I like it because it's a throwback to the leading man roles he used to get earlier in this career before he was confined to comic curmudgeondom.
I love that he wound up marryiing the real-life inspiration for Holly Golightly.
I'm curious about
Let's Scare Jessica To Death.
Anyone seen it? Good? Bad?
The Onion AV Club had a feature on it a couple of weeks back.
Wise Blood (Brad Dourif's greatest role! Perfectly cast. Doesn't quite get all the way to the book, because as Huston himself lamented, he didn't have Flannery's faith. Shot on the cheap and looks it. Awesome cast though).
Oh, what did Huston say exactly?
I think the problem with Wise Blood the film was that it couldn't come sidelong with the book without heaps and heaps of voiceover or experimental visuals or whatever'd be necessary to capture the characters' precise psychological processes.
Let's Scare Jessica To Death.
What a great title.
Safe
A friend of mine I saw that with has a habit of turning to me, without provocation, and doing that whimpering cough for minutes on end.
Oh, what did Huston say exactly?
I don't remember exactly, but I do remember reading a giant multi-generation biography of the entire Huston family many years ago, in which John talked about a woman coming up to him during filming to tell him how much she was looking forward to the film, how glad she was that he was directing it, and that he'd be in her prayers.
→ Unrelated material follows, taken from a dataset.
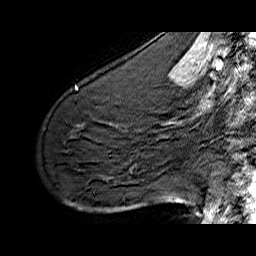
Breast MRI (dynamic contrast-enhanced), one sagittal slice; position 39 of 60 along the scan axis; dynamic contrast-enhanced series, time point 2 of 6 at this slice position (early post-contrast); 1.5 T; TE 6.4 ms, TR 32.9 ms; 4 mm slice thickness; 256 × 256 image matrix, field of view 200 × 200 mm. Female patient. From the clinical record (not read from this slice): setting: breast cancer imaged before/during neoadjuvant chemotherapy; receptor status: HER2-positive.
Structures marked on this image (semi-automatic segmentation, software-assisted and operator-edited):
- analysis volume of interest (the breast-tissue region the enhancement analysis was run in; not a lesion): bounding box <61,77,141,142> (left, top, right, bottom; pixels)
- tumour enhancement mask (voxels above the 100 % enhancement threshold inside the analysis volume of interest): <76,87,78,89>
He was a vigorous lifelong atheist, and was short and just almost rude to her; looking back, he said he regretted that, that even if he totally disagreed with her beliefs, her offer of prayers was kindly meant and he regretted that he'd been an asshole.
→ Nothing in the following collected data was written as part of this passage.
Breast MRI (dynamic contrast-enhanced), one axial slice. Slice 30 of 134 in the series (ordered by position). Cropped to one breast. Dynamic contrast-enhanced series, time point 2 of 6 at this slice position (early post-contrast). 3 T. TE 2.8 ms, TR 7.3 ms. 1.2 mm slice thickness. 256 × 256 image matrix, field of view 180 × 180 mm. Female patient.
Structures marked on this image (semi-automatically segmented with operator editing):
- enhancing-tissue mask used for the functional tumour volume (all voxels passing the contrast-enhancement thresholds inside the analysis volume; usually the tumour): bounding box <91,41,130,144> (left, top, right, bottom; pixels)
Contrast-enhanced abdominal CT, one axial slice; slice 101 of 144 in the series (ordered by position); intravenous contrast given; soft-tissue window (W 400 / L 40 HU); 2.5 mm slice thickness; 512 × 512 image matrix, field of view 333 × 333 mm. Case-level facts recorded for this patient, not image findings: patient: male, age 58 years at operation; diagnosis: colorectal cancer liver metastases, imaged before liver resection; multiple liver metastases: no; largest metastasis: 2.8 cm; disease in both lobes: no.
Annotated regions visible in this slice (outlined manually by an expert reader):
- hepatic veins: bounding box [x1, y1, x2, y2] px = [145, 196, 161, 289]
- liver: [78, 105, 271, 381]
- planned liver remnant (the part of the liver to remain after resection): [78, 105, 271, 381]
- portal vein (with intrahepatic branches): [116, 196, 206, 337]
He also admitted that, after all, she had a worldview in common with O'Connor that he didn't, and that he thought, looking back, that his active resistance to that worldview had interfered a little with his approach to the film. Not that he for a second regretted his atheism, but he did regret his unwillingness to engage with the novel on its own terms.
Huston was an atheist? And he adapted Wise Blood? But, but, but it's a trenchant criticism of atheism.
So, er, he was either oblivious to the book's meaning (which I could believe 'cause, as fond as I am of the film, it's faithful only to the plot) or he adapted it with the intention of inverting it and that aspect flew over my head entirely (which I could believe 'cause it's me).
I'm just going to hide under a big pile of coats and hopes this goes away.